Dataset entries »
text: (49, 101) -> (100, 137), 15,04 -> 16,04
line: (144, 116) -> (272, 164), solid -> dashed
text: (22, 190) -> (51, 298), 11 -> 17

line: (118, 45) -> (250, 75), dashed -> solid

...

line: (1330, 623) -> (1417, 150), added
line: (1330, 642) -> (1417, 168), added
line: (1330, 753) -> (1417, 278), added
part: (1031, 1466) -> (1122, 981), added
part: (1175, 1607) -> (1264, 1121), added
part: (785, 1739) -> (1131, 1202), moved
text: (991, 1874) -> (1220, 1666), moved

What you should do »
Once you reach the line with "text: (49, 101) -> (100, 137), 15,04 -> 16,04" in the data above, copy it and every line after it exactly, up to and including the line with "line: (118, 45) -> (250, 75), dashed -> solid".

Exercise result »
text: (49, 101) -> (100, 137), 15,04 -> 16,04
line: (144, 116) -> (272, 164), solid -> dashed
text: (22, 190) -> (51, 298), 11 -> 17

line: (118, 45) -> (250, 75), dashed -> solid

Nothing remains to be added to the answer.